Based on my understanding of the Heartbleed bug, which takes advantage of a vulnerability in OpenSSL, HomesteadingToday shouldn't be affected, since it doesn't use an SSL connection.

Sites that might be an issue will, depending on your browser, display a lock icon somewhere in the browser window or include https:// in the address. Even if a site indicates that it's using SSL, that doesn't necessarily mean they're using the OpenSSL implementation, and so wouldn't be affected by the bug either.


----------



## Kung (Jan 19, 2004)

On top of that, it's not every version/implementation of OpenSSL that has the bug.

This said....I would take it *VERY* seriously. Sites that have been affected are only 'safe' once they have both patched the vulnerability AND obtained/issued new certs.


----------



## Nevada (Sep 9, 2004)

Kung said:


> On top of that, it's not every version/implementation of OpenSSL that has the bug.
> 
> This said....I would take it *VERY* seriously. Sites that have been affected are only 'safe' once they have both patched the vulnerability AND obtained/issued new certs.


I know that I'm taking it seriously. I checked my bank's site but it isn't subject to this ploy. Everyone should check web sites of their bank, credit card company, and any other secure accounts (email, cloud storage, paypal, eBay, Amazon, etc.). You can check by entering the URL at this link.

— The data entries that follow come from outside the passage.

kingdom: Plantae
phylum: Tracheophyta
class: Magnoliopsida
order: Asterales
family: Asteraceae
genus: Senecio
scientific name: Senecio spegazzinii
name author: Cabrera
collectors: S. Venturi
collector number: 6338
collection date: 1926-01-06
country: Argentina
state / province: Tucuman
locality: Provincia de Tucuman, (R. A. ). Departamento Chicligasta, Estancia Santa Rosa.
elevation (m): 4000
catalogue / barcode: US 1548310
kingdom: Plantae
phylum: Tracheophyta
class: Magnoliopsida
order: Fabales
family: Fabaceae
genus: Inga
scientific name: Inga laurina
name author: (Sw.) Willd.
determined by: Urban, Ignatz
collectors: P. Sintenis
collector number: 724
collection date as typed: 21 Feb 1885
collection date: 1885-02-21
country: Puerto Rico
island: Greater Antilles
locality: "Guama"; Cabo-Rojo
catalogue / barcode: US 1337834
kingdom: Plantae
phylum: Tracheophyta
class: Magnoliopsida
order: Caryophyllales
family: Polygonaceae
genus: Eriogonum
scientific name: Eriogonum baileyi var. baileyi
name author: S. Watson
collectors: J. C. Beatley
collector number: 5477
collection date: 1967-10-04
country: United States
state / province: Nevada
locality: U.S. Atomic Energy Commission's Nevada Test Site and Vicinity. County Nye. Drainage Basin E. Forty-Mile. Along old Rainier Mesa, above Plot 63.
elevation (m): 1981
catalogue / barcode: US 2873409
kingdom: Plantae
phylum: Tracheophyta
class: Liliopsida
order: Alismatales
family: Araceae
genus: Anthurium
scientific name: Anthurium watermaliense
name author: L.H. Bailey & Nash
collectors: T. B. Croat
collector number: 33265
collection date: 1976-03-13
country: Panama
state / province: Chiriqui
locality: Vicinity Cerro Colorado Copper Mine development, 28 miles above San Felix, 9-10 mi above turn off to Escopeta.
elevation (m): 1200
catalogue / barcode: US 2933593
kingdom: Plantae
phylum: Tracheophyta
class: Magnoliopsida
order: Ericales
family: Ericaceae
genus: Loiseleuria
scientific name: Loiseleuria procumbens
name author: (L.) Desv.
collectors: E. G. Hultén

http://safeweb.norton.com/heartblee...gl:en:b|kw0000449033|38757638836|c&country=US


----------



## Belfrybat (Feb 21, 2003)

Go here to check if a site is vulnerable:
https://lastpass.com/heartbleed/

Go here to see a list of most popular sites:
http://mashable.com/2014/04/09/heartbleed-bug-websites-affected/


----------



## Belfrybat (Feb 21, 2003)

Nevada said:


> I know that I'm taking it seriously. I checked my bank's site but it isn't subject to this ploy. Everyone should check web sites of their bank, credit card company, and any other secure accounts (email, cloud storage, paypal, eBay, Amazon, etc.). You can check by entering the URL at this link.
> 
> http://safeweb.norton.com/heartblee...gl:en:b|kw0000449033|38757638836|c&country=US


Most of the sites I frequent were not affected, however I tend to use the same four passwords. So even if a site isn't affected, if the same password is used on a vulnerable site, you could still get hacked. (or whatever it is called)


----------